[Start Extracted text]
Studio album by the Cucumbers
- Released: 1987
- Studio: The Firehouse, London
- Genre: Guitar pop
- Label: Profile
- Producer: David Young

The Cucumbers chronology
| All Shook Up (1986) | The Cucumbers (1987) | Where We Sleep Tonight (1994) |

= The Cucumbers (album) =

The Cucumbers is an album by the American band the Cucumbers, released in 1987. It was a success on college radio stations. The band supported the album with a North American tour.

==Production==
Recorded in London with a budget of $15,000, the album was produced by David Young. The singers and guitarists Deena Shoshkes and Jon Fried, who wrote the songs, were backed by John Williams on bass and Yuergen Renner on drums. The band enjoyed being away from the cutthroat New York City recording environment. Many of the songs are about relationships, the daily experience of living with a domestic partner, obstacles in life, and learning how to adjust to disappointment. Profile Records asked the Cucumbers to rerecord "My Boyfriend", which had appeared on their first EP. "My Town" is about the demographic and commercial transformation of Hoboken. "Don't Drop the Baby" was written after Fried became an uncle.
[End Extracted text]
[Start Listing]
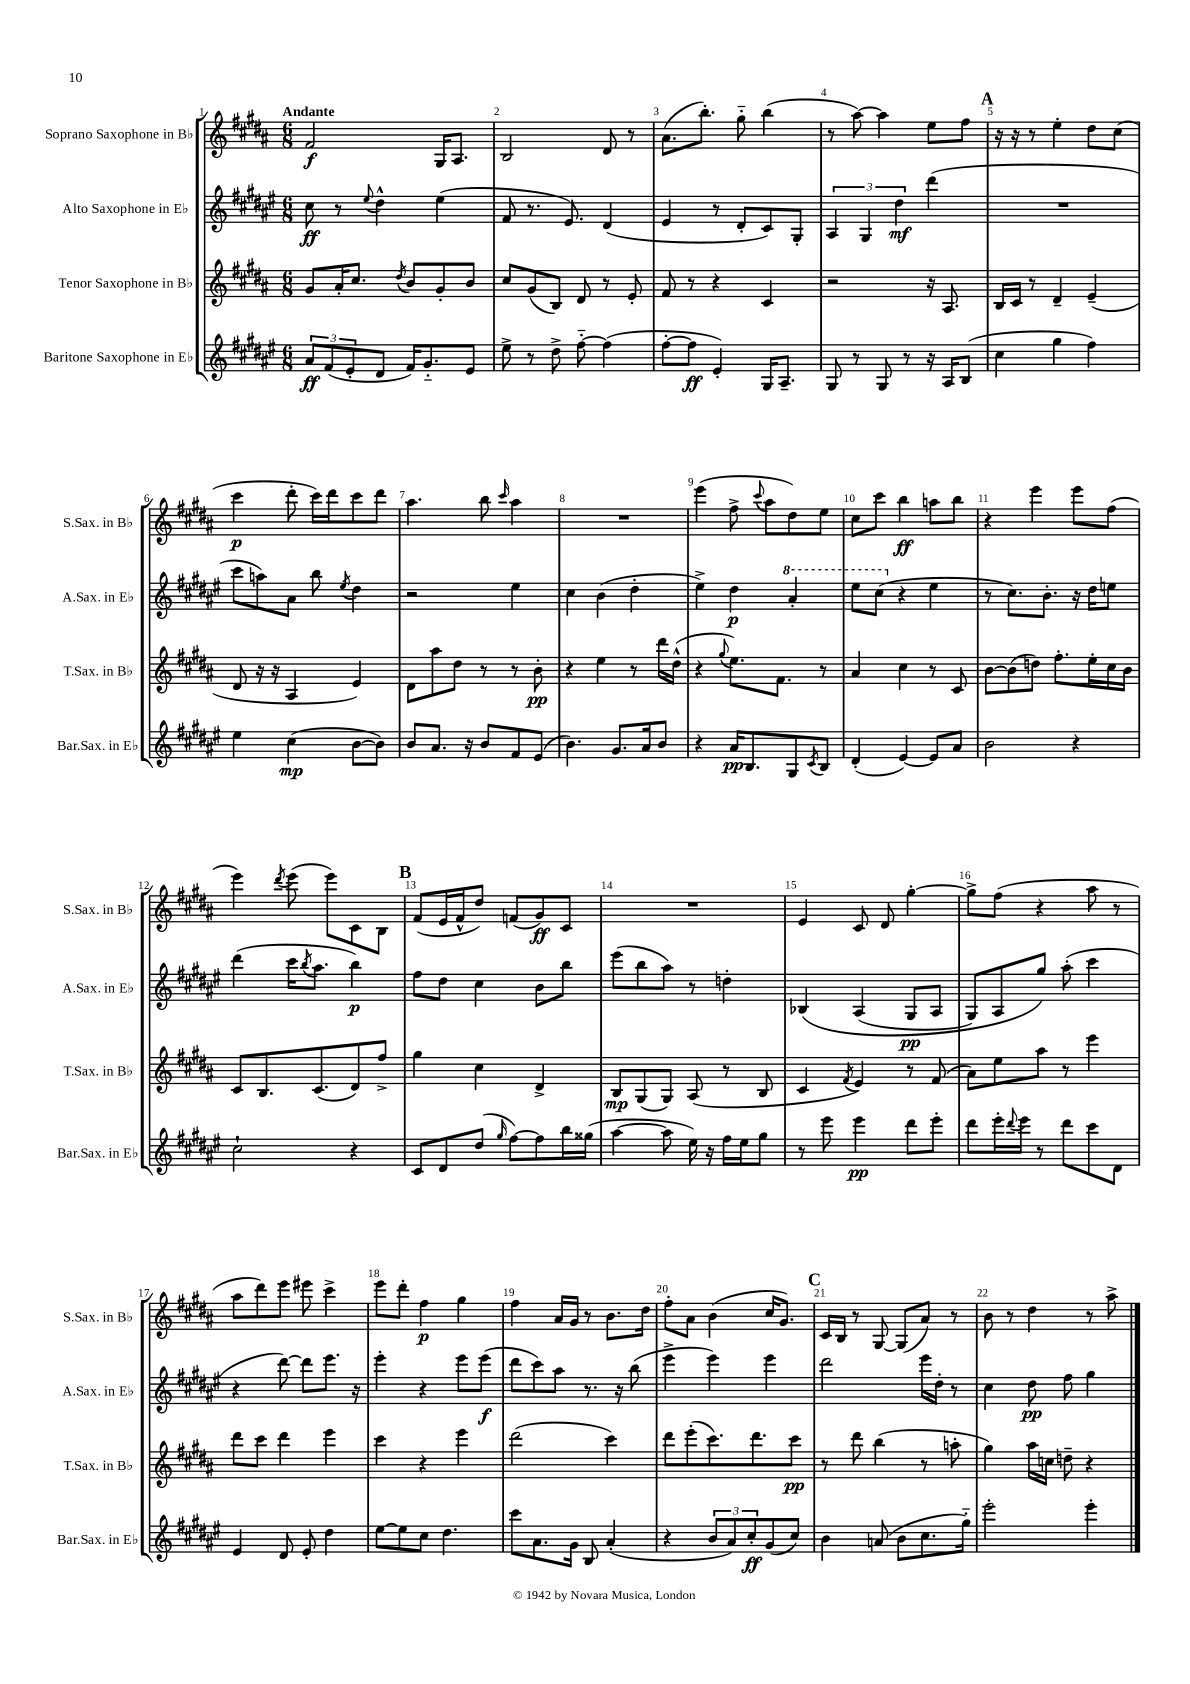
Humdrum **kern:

**kern	**kern	**kern	**kern
*staff4	*staff3	*staff2	*staff1
*clefG2	*clefG2	*clefG2	*clefG2
*k[f#c#g#d#a#e#]	*k[f#c#g#d#a#]	*k[f#c#g#d#a#e#]	*k[f#c#g#d#a#]
*M6/8	*M6/8	*M6/8	*M6/8
12a#	8g#	8cc#	2f#
(12f#	.	.	.
.	16a#'	8r	.
12e#'	.	.	.
.	8.cc#	.	.
.	.	8qqee#	.
8d#	.	4dd#^^	.
.	8qdd#	.	.
16f#)	8b	.	.
8.g#'~	.	.	.
.	8g#'	(4ee#	16G#
.	.	.	8.A#
8e#	8b	.	.
=	=	=	=
8ee#^	8cc#	8f#	2B
8r	(8g#	8.r	.
8dd#^	8B)	.	.
.	.	8.e#)	.
[8ff#'~	8d#	.	.
(4ff#]	8r	(4d#	8d#
.	8e'	.	8r
=	=	=	=
[8ff#'	8f#	4e#	(8.a#
8ff#]	8r	.	.
.	.	.	8.bb')
4e#')	4r	8r	.
.	.	8d#'	8gg#'~
16G#	4c#	8c#)	(4bb
8.A#~	.	.	.
.	.	8G#'	.
=	=	=	=
8G#	2r	6A#	8r
8r	.	.	[8aa#)
.	.	6G#	.
8G#	.	.	4aa#]
.	.	6dd#	.
8r	.	.	.
16r	16r	(4ddd#	8ee
16A#	8.A#	.	.
(8B	.	.	8ff#
=	=	=	=
4cc#	16B	2.r	16r
.	16c#	.	16r
.	8r	.	8r
4gg#	4d#~	.	4ee'
4ff#)	(4e~	.	8dd#
.	.	.	(8cc#
=	=	=	=
4ee#	8d#	8ccc#	4ccc#
.	16r	8aa)	.
.	16r	.	.
(4cc#	4A#	8a#	8ddd#'
.	.	8bb	16ccc#)
.	.	.	16ddd#
.	.	8qee#	.
[8b	4e)	4dd#	8ccc#
8b])	.	.	8ddd#
=	=	=	=
8b	8d#	2r	4.aa#
8.a#	8aa#	.	.
.	8dd#	.	.
16r	.	.	.
8b	8r	.	8bb
.	.	.	16qqccc#
8f#	8r	4ee#	4aa#
(8e#	8b'	.	.
=	=	=	=
4.b)	4r	4cc#	2.r
.	4ee	(4b	.
8.g#	.	.	.
.	8r	4dd#'	.
16a#	.	.	.
8b	16ddd#	.	.
.	(16dd#^^	.	.
=	=	=	=
4r	4r	4ee#^)	(4eee
.	8qqgg#	.	.
16a#	8.ee)	4dd#	8ff#^
8.B	.	.	.
.	.	.	8qqccc#
.	.	.	8aa#
.	8.f#	.	.
8G#	.	4aa#'	8dd#)
8qc#	.	.	.
8B	8r	.	8ee
=	=	=	=
(4d#'	4a#	8eee#	8cc#
.	.	(8ccc#	8ccc#
[4e#)	4cc#	4r	4bb
8e#]	8r	4ee#	8aa
8a#	8c#	.	8bb
=	=	=	=
2b	[8b	8r	4r
.	(8b]	8.cc#)	.
.	8dd)	.	4eee
.	.	8.b'	.
.	8.ff#'	.	.
4r	.	16r	8eee
.	16ee'	16dd#	.
.	16cc#	8ee	(8ff#
.	16b	.	.
=	=	=	=
2cc#`	8c#	(4ddd#	4eee)
.	8.B	.	.
.	.	.	8qddd#
.	.	16ccc#	(8eee
.	.	8qbb	.
.	(8.c#	8.aa#	.
.	.	.	8eee)
4r	8d#)	4bb)	8c#
.	8ff#^	.	8B
=	=	=	=
8c#	4gg#	8ff#	(8f#
8d#	.	8dd#	16e
.	.	.	16f#^^
(8dd#	4cc#	4cc#	8dd#)
16qqgg#	.	.	.
[8ff#)	.	.	(8f
8ff#]	4d#^	8b	8g#)
16bb	.	8bb	8c#
(16gg##	.	.	.
=	=	=	=
[4aa#	8B	(8eee#	2.r
.	(8G#	8bb	.
8aa#]	8G#)	8aa#)	.
16ee#)	(8A#	8r	.
16r	.	.	.
16ff#	8r	4dd'	.
16ee#	.	.	.
8gg#	8B	.	.
=	=	=	=
8r	4c#	&(4B-	4e
8eee#	.	.	.
.	8qf#	.	.
4eee#	4e)	(4A#	8c#
.	.	.	8d#
8ddd#	8r	8G#	[4gg#'
8eee#'	(8f#	8A#	.
=	=	=	=
8ddd#	8a#)	8G#)	8gg#^]
16eee#'	8ee	8A#	(8ff#
8qqddd#	.	.	.
16eee#	.	.	.
8r	8aa#	8gg#&)	4r
8ddd#	8r	(8aa#'	.
8ccc#	4eee	4ccc#	8aa#
8d#	.	.	8r
=	=	=	=
4e#	8ddd#	4r	8aa#
.	8ccc#	.	8ddd#)
8d#	4ddd#	[8ddd#)	8eee
8e#'	.	8ddd#]	8eee#
4dd#	4eee	8.eee#	4ccc#^
.	.	16r	.
=	=	=	=
[8ee#	4ccc#	4eee#'	8eee
8ee#]	.	.	8ddd#'
8cc#	4r	4r	4ff#
4.dd#	.	.	.
.	4eee	8eee#	4gg#
.	.	(8eee#	.
=	=	=	=
8ccc#	(2ddd#	8ddd#	4ff#
8.a#	.	8ccc#)	.
.	.	8aa#	16a#
16g#	.	.	16g#
8B	.	8.r	8r
(4a#'	4ccc#)	.	8.b
.	.	16r	.
.	.	(8bb	.
.	.	.	16dd#
=	=	=	=
4r	8ddd#	4eee#^	8ff#'
.	(8eee'	.	8a#
12b	8.ccc#)	4eee#)	(4b
12a#)	.	.	.
12cc#'	.	.	.
.	8.ddd#	.	.
(8g#	.	4eee#	16cc#
.	.	.	8.g#)
8cc#)	8ccc#	.	.
=	=	=	=
4b	8r	2ddd#	16c#
.	.	.	16B
.	8ddd#	.	8r
(8a	(4bb	.	[8G#
8b	.	.	(8G#]
8.cc#	8r	16eee#	8a#)
.	.	16dd#'	.
.	8aa'	8r	8r
16gg#'~)	.	.	.
=	=	=	=
2eee#'	4gg#)	4cc#	8b
.	.	.	8r
.	16aa#	8dd#	4dd#
.	16cc	.	.
.	8dd~	8ff#	.
4eee#'	4r	4gg#	8r
.	.	.	8aa#^
==	==	==	==
*-	*-	*-	*-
[End Listing]
> [Problem details]: According to the article about the Cucumbers album, what was the budget for recording it in London?

> [Output of the exercise]: $15,000